(Collected data entries)
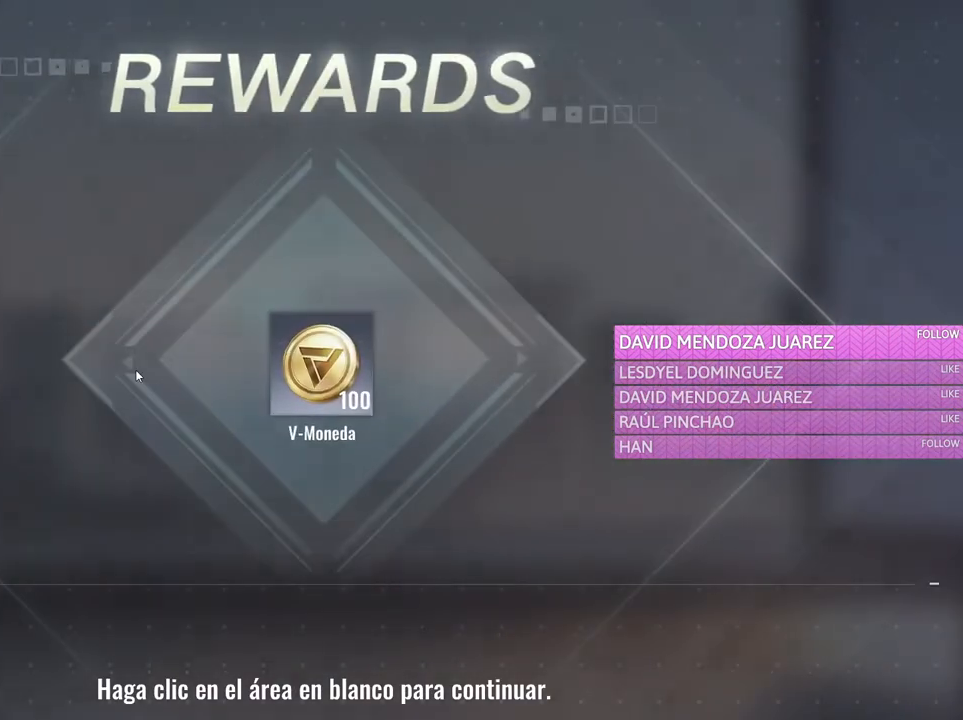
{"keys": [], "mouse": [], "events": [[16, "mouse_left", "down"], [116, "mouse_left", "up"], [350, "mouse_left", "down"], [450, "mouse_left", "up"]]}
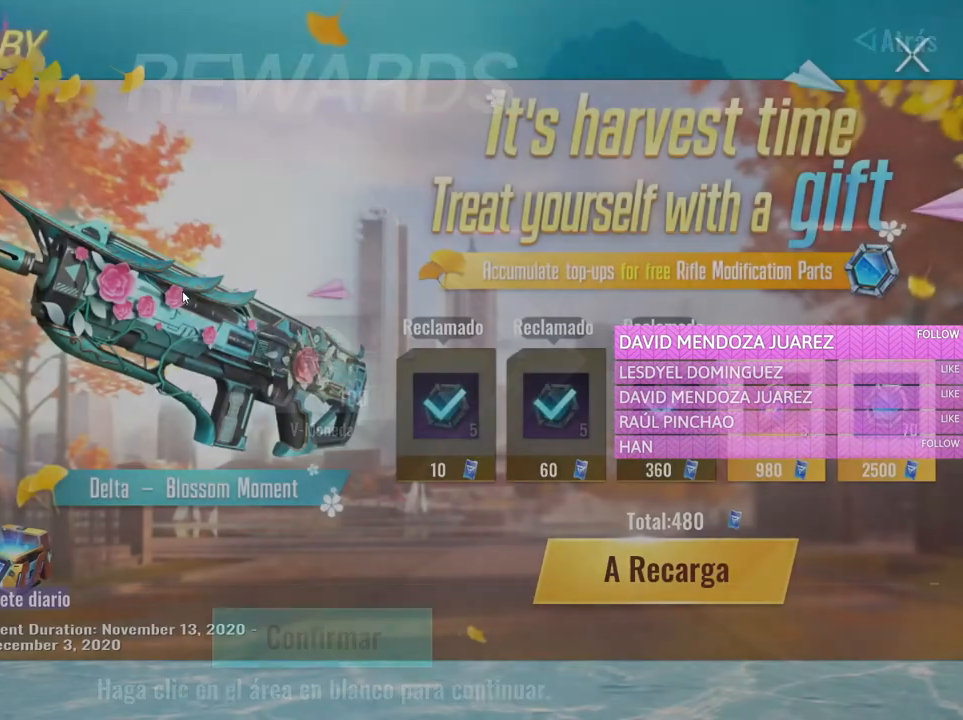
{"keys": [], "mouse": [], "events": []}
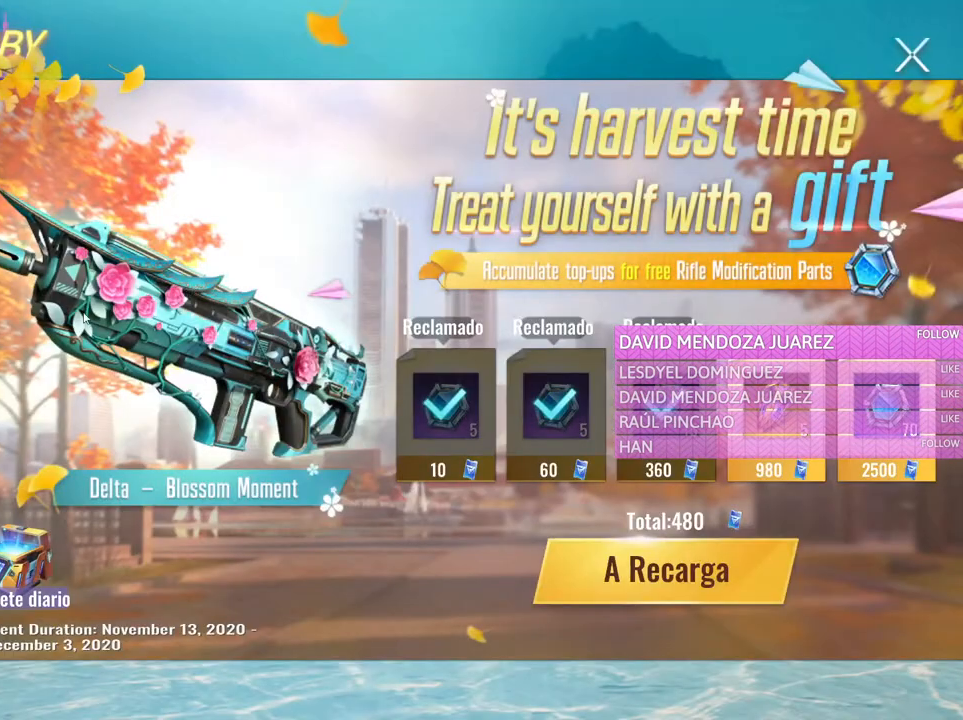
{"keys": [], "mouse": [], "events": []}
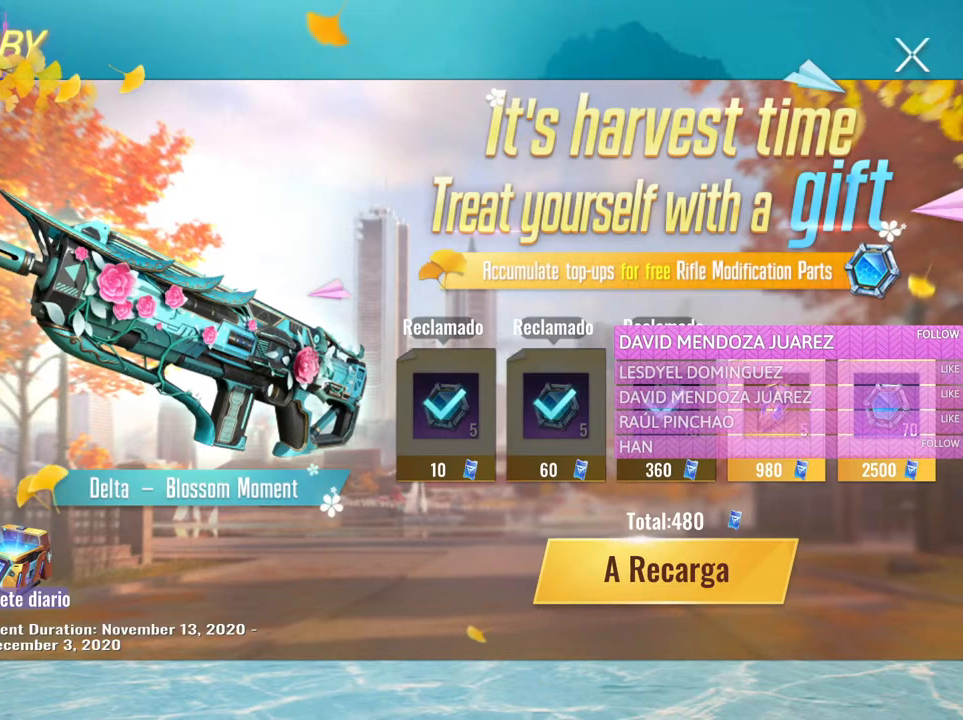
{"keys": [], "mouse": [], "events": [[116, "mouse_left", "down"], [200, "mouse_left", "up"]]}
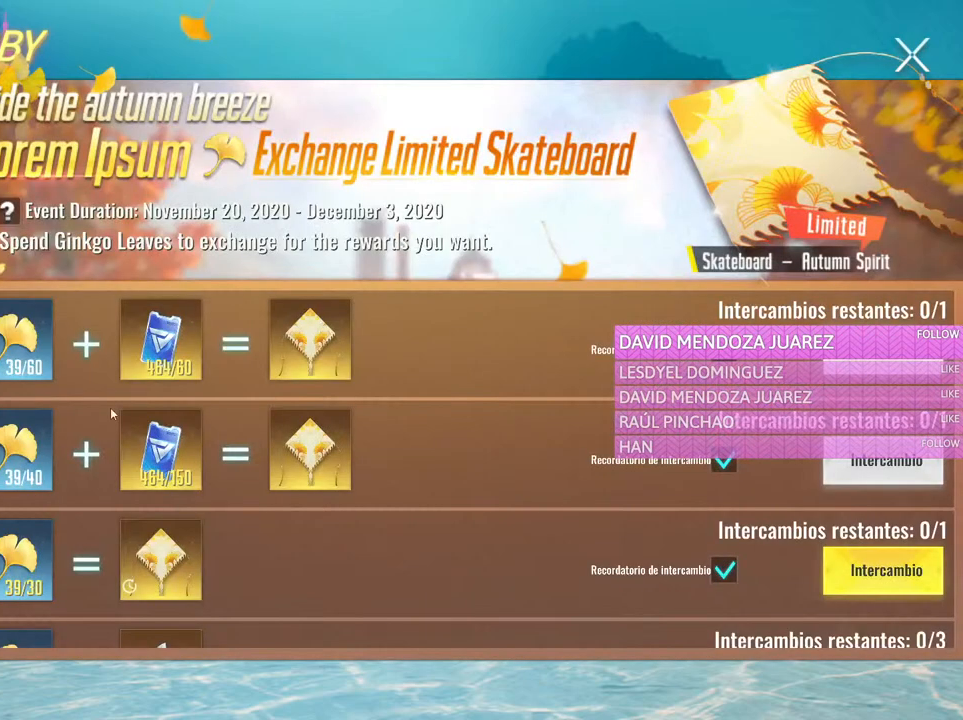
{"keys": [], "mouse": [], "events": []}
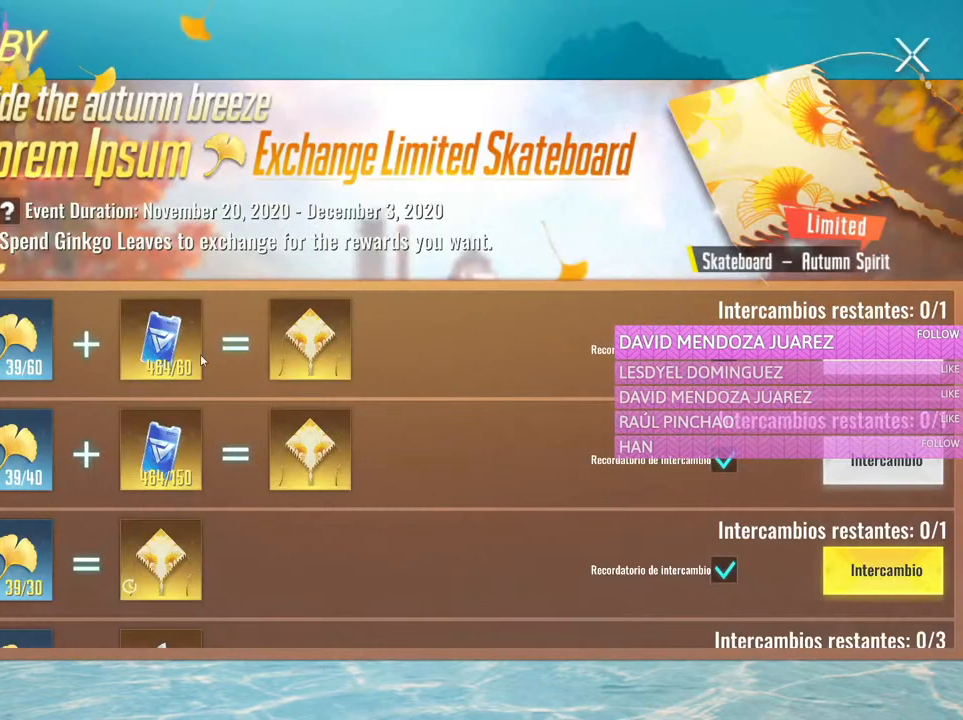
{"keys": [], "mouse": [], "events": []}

§ YOUR ASSIGNMENT
Retype all entries exactly as they appear, dropping the images.

§ TASK OUTPUT
{"keys": [], "mouse": [], "events": [[16, "mouse_left", "down"], [116, "mouse_left", "up"], [350, "mouse_left", "down"], [450, "mouse_left", "up"]]}
{"keys": [], "mouse": [], "events": []}
{"keys": [], "mouse": [], "events": []}
{"keys": [], "mouse": [], "events": [[116, "mouse_left", "down"], [200, "mouse_left", "up"]]}
{"keys": [], "mouse": [], "events": []}
{"keys": [], "mouse": [], "events": []}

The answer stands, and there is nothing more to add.